- Short task: In the listing below, reproduce verbatim only the lines from the one containing "latitude: 35.2632" up to and including the one containing "longitude: -82.4248".

## BEGIN Supplied data

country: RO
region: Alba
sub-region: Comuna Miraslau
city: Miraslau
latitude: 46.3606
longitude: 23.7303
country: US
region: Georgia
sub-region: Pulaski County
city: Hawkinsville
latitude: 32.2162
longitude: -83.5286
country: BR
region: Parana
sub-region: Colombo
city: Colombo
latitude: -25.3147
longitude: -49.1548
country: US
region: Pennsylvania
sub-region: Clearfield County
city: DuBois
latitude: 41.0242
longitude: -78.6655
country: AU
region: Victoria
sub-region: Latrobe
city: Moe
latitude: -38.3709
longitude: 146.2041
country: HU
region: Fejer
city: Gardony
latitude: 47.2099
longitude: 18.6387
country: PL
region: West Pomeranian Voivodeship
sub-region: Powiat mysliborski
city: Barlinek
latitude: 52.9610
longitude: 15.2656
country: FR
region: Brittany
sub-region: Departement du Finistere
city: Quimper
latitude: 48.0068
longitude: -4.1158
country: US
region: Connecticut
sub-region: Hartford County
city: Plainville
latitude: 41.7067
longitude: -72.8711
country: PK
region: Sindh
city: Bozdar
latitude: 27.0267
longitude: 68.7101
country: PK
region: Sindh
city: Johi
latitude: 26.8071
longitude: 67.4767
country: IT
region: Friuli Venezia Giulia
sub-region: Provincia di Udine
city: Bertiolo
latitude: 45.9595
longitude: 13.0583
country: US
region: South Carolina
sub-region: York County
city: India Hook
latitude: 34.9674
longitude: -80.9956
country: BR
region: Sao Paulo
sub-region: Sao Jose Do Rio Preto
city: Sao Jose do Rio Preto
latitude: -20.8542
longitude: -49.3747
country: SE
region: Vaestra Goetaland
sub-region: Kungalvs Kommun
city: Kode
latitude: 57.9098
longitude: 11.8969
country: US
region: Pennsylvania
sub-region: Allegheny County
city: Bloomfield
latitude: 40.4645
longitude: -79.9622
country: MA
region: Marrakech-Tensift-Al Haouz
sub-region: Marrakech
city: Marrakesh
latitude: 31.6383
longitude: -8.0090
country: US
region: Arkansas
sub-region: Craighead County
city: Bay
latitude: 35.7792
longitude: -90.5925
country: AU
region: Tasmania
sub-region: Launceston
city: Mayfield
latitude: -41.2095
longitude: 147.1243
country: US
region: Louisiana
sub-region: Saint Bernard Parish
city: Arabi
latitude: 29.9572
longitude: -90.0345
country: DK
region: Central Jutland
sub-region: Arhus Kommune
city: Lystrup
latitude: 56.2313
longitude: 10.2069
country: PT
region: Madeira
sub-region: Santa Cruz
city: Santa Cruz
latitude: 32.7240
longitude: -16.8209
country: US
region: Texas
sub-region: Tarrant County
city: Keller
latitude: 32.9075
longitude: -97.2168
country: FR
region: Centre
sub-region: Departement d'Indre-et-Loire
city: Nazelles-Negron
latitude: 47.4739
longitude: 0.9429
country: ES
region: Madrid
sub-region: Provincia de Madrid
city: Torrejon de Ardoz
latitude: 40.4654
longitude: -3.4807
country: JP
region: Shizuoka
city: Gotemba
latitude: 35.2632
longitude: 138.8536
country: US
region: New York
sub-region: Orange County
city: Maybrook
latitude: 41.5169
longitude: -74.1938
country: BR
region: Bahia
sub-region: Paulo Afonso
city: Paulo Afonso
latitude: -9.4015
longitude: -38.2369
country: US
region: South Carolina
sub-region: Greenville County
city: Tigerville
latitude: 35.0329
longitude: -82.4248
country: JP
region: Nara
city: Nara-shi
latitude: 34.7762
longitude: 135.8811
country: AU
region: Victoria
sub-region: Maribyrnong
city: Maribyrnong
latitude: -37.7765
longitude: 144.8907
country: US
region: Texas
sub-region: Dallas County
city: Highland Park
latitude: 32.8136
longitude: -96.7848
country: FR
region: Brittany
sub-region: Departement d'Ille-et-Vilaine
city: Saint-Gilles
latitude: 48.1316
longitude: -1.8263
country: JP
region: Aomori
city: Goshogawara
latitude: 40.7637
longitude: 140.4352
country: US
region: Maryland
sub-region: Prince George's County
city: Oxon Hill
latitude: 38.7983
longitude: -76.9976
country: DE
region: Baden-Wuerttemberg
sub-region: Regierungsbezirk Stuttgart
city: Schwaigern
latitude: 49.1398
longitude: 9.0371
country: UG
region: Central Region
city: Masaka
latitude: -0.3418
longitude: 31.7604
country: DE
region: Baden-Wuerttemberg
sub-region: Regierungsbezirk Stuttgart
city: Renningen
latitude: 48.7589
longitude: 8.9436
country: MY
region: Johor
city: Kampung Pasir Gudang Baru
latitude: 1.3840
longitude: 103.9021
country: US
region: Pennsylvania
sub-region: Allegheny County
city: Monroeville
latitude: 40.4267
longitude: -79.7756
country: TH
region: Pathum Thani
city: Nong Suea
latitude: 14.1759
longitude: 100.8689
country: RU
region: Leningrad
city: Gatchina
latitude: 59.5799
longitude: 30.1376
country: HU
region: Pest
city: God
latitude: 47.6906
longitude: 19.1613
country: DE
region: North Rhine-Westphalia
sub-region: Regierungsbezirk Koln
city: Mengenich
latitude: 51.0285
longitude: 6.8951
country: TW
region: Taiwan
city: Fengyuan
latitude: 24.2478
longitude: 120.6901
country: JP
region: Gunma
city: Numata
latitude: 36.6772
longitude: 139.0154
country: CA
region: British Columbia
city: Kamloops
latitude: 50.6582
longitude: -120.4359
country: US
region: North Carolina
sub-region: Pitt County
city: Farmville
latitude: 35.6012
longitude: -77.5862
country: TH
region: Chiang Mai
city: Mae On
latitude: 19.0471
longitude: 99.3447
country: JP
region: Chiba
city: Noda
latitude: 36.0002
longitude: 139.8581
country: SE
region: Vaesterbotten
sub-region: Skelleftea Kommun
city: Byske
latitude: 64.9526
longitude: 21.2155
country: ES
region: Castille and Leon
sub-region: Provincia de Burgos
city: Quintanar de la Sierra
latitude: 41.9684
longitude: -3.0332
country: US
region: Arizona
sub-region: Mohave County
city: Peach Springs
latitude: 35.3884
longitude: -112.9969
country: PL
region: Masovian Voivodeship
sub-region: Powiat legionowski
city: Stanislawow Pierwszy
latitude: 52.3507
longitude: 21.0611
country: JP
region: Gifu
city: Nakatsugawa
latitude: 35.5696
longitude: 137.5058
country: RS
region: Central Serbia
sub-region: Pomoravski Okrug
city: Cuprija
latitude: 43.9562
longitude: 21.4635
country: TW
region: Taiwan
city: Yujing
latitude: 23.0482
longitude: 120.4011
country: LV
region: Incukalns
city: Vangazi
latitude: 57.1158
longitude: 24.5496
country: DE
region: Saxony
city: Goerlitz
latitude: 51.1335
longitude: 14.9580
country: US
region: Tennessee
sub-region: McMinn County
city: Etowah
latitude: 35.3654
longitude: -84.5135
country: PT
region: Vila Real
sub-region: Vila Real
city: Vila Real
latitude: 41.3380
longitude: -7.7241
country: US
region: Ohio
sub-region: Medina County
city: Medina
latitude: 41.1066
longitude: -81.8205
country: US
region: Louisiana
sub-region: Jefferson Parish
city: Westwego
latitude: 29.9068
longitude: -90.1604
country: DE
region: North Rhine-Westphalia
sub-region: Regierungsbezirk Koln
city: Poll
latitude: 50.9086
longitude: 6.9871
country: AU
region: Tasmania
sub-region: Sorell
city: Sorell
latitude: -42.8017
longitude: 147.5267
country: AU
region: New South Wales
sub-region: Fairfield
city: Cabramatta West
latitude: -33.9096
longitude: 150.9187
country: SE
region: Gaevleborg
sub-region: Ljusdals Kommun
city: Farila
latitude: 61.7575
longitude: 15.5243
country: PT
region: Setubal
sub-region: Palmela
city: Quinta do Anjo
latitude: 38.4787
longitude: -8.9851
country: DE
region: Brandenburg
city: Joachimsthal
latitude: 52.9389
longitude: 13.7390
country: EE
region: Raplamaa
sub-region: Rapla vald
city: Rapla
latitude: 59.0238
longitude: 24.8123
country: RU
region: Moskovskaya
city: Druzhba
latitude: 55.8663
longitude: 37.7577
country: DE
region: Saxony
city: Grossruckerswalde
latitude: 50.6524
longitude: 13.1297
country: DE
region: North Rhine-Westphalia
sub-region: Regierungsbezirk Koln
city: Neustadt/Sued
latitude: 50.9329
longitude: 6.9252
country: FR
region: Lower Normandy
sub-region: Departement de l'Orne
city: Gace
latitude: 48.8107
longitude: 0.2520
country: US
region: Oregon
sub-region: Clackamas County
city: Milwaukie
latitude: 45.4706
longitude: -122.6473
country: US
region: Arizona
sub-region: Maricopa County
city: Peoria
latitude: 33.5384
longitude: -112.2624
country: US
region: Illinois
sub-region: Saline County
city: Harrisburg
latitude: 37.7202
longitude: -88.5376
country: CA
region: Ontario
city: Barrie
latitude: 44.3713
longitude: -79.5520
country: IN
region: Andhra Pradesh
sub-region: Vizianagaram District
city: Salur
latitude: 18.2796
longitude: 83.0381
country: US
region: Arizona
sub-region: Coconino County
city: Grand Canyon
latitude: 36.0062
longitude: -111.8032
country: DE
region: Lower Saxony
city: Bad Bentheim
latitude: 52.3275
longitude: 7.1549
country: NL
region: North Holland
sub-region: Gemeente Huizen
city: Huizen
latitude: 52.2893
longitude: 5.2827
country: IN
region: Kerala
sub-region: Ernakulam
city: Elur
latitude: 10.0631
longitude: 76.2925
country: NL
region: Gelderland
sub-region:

## END Supplied data

- Answer to this task:
latitude: 35.2632
longitude: 138.8536
country: US
region: New York
sub-region: Orange County
city: Maybrook
latitude: 41.5169
longitude: -74.1938
country: BR
region: Bahia
sub-region: Paulo Afonso
city: Paulo Afonso
latitude: -9.4015
longitude: -38.2369
country: US
region: South Carolina
sub-region: Greenville County
city: Tigerville
latitude: 35.0329
longitude: -82.4248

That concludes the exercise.